■ Task to carry out
Print the listing below again, exactly. Skip the pictures.

■ Provided information
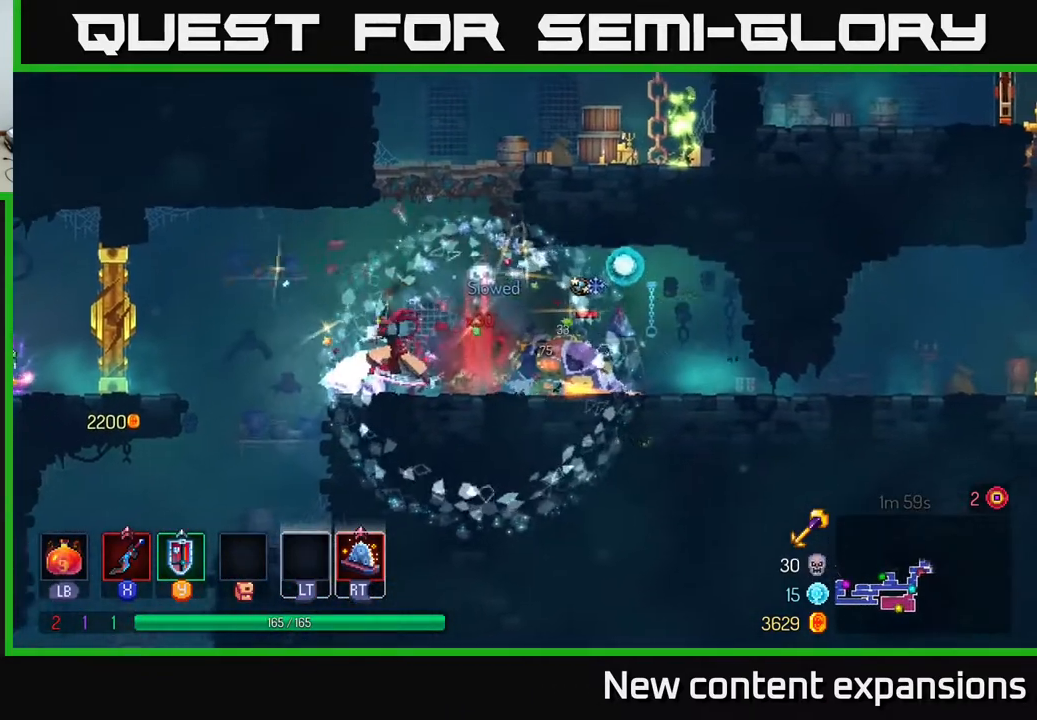
{"buttons": [], "left_stick": "center", "right_stick": "center", "events": [[133, "X", "down"], [150, "DPAD_LEFT", "up"], [200, "X", "up"]]}
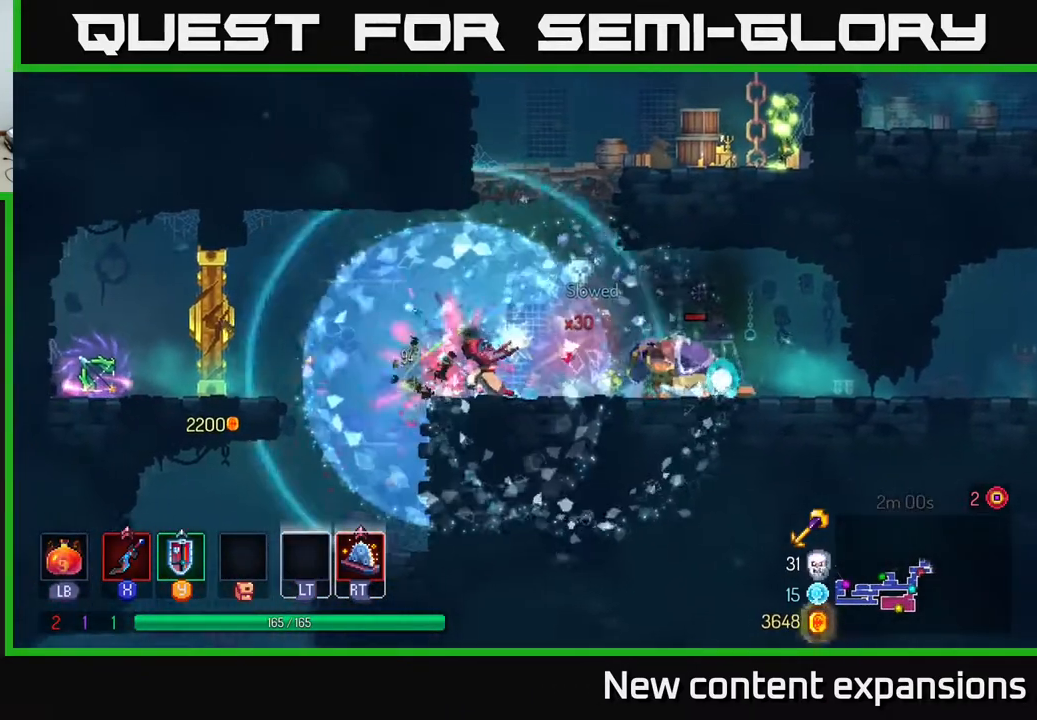
{"buttons": ["X", "DPAD_RIGHT"], "left_stick": "center", "right_stick": "center", "events": [[233, "DPAD_RIGHT", "down"], [483, "X", "down"]]}
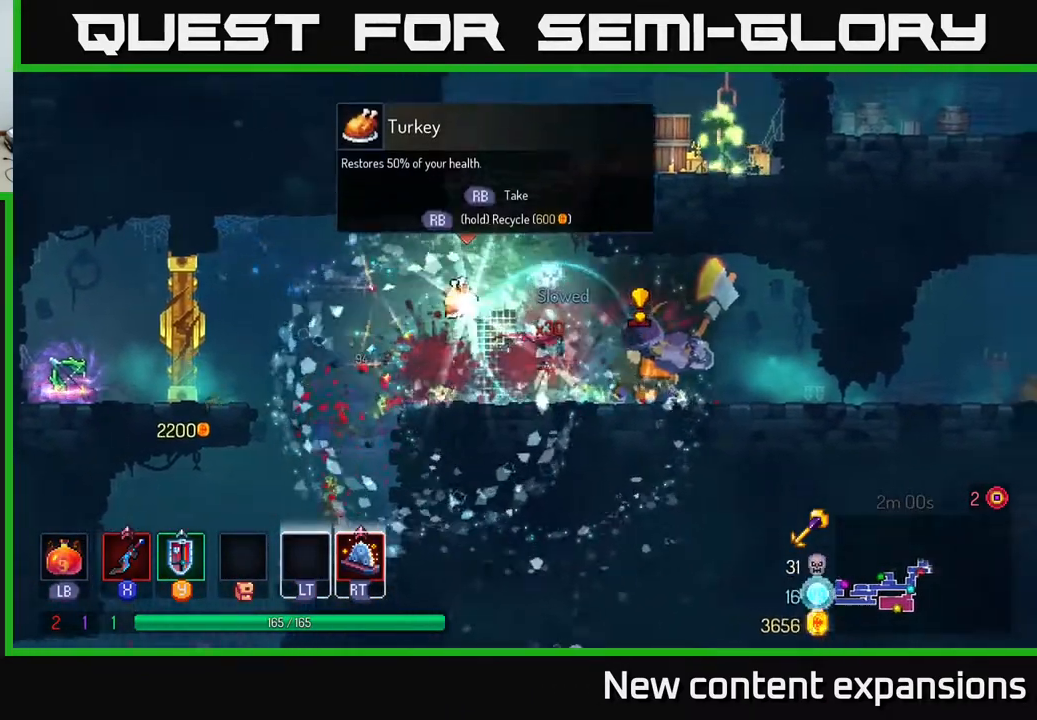
{"buttons": ["DPAD_RIGHT"], "left_stick": "center", "right_stick": "center", "events": [[33, "DPAD_RIGHT", "up"], [33, "X", "up"], [233, "B", "down"], [233, "DPAD_RIGHT", "down"], [400, "B", "up"]]}
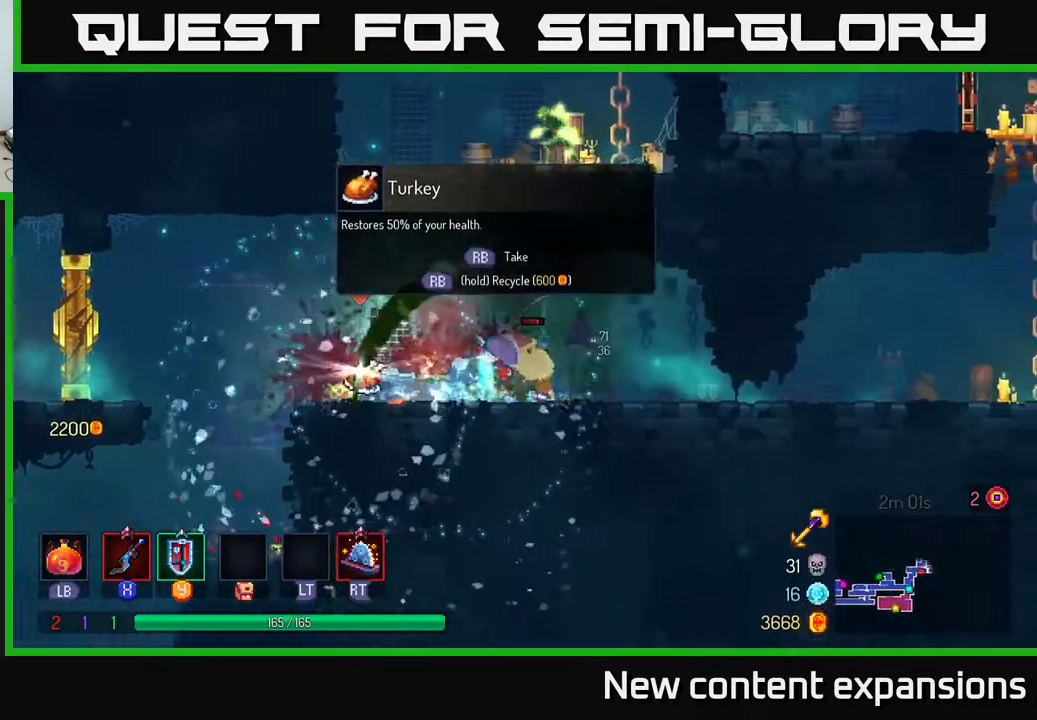
{"buttons": [], "left_stick": "center", "right_stick": "center", "events": [[200, "DPAD_RIGHT", "up"], [233, "DPAD_LEFT", "down"], [383, "Y", "down"], [467, "DPAD_LEFT", "up"], [467, "Y", "up"]]}
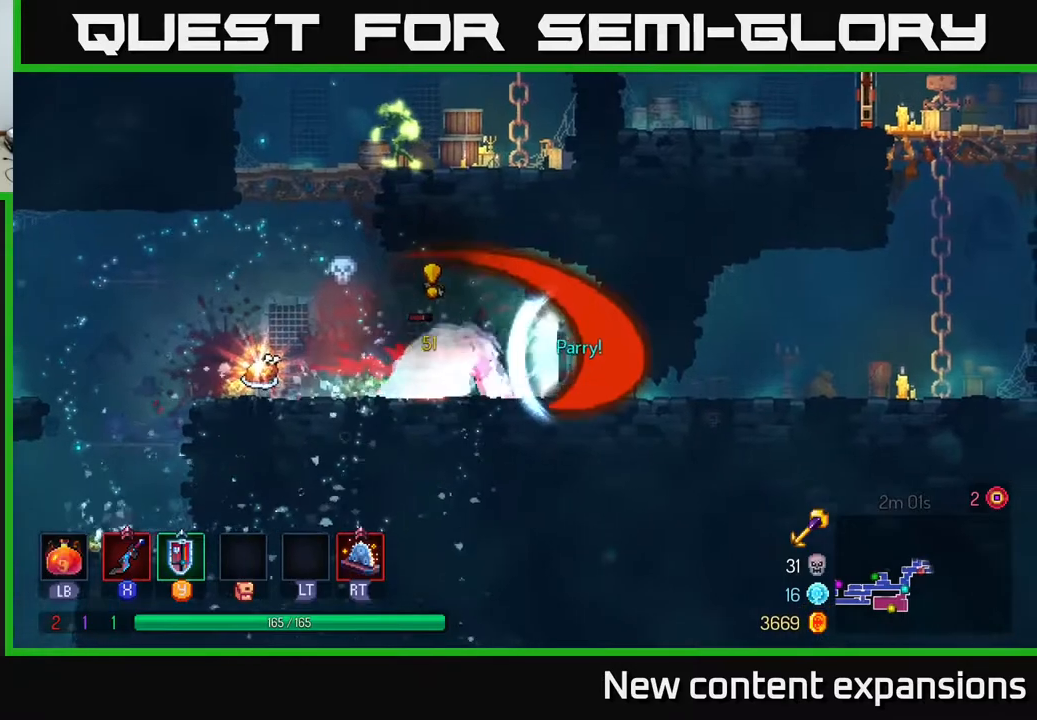
{"buttons": ["DPAD_LEFT"], "left_stick": "center", "right_stick": "center", "events": [[100, "DPAD_LEFT", "down"], [317, "X", "down"], [400, "X", "up"]]}
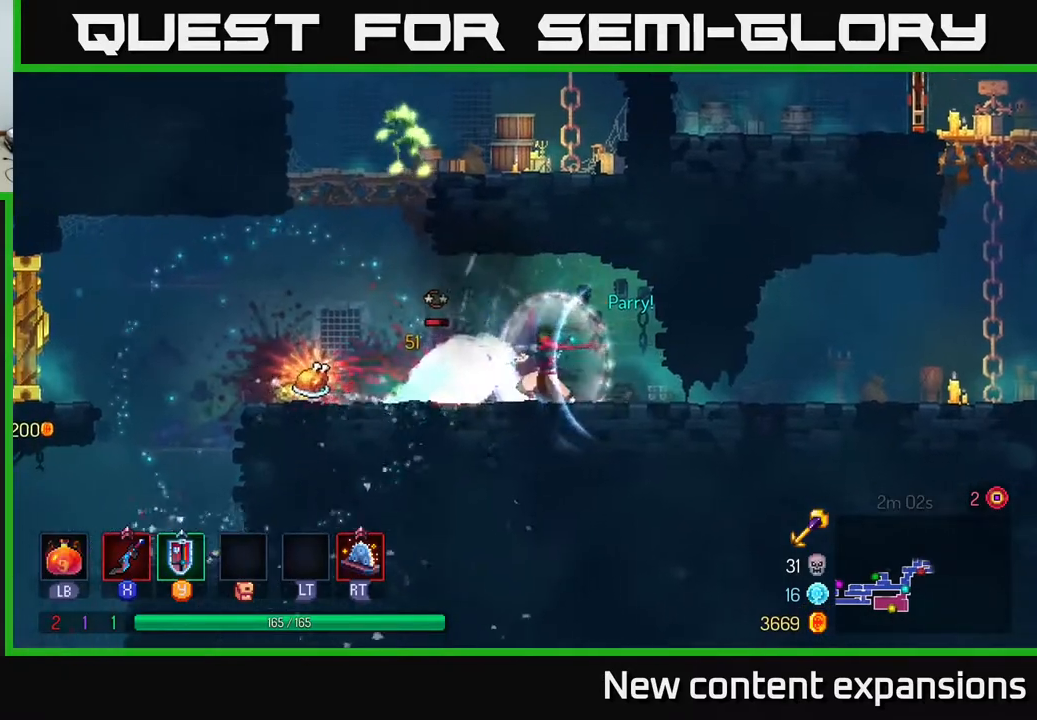
{"buttons": ["X", "DPAD_LEFT"], "left_stick": "center", "right_stick": "center", "events": [[83, "X", "down"], [150, "X", "up"], [250, "X", "down"], [350, "X", "up"], [467, "X", "down"]]}
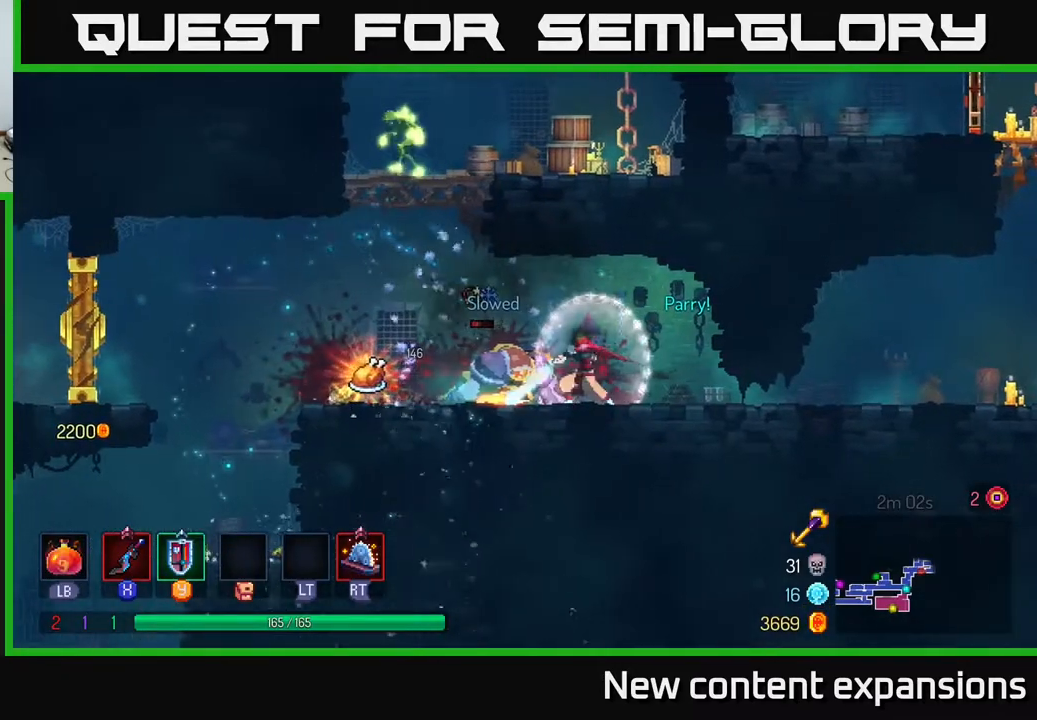
{"buttons": ["DPAD_LEFT"], "left_stick": "center", "right_stick": "center", "events": [[33, "DPAD_LEFT", "up"], [50, "X", "up"], [267, "DPAD_LEFT", "down"]]}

■ Response area
{"buttons": [], "left_stick": "center", "right_stick": "center", "events": [[133, "X", "down"], [150, "DPAD_LEFT", "up"], [200, "X", "up"]]}
{"buttons": ["X", "DPAD_RIGHT"], "left_stick": "center", "right_stick": "center", "events": [[233, "DPAD_RIGHT", "down"], [483, "X", "down"]]}
{"buttons": ["DPAD_RIGHT"], "left_stick": "center", "right_stick": "center", "events": [[33, "DPAD_RIGHT", "up"], [33, "X", "up"], [233, "B", "down"], [233, "DPAD_RIGHT", "down"], [400, "B", "up"]]}
{"buttons": [], "left_stick": "center", "right_stick": "center", "events": [[200, "DPAD_RIGHT", "up"], [233, "DPAD_LEFT", "down"], [383, "Y", "down"], [467, "DPAD_LEFT", "up"], [467, "Y", "up"]]}
{"buttons": ["DPAD_LEFT"], "left_stick": "center", "right_stick": "center", "events": [[100, "DPAD_LEFT", "down"], [317, "X", "down"], [400, "X", "up"]]}
{"buttons": ["X", "DPAD_LEFT"], "left_stick": "center", "right_stick": "center", "events": [[83, "X", "down"], [150, "X", "up"], [250, "X", "down"], [350, "X", "up"], [467, "X", "down"]]}
{"buttons": ["DPAD_LEFT"], "left_stick": "center", "right_stick": "center", "events": [[33, "DPAD_LEFT", "up"], [50, "X", "up"], [267, "DPAD_LEFT", "down"]]}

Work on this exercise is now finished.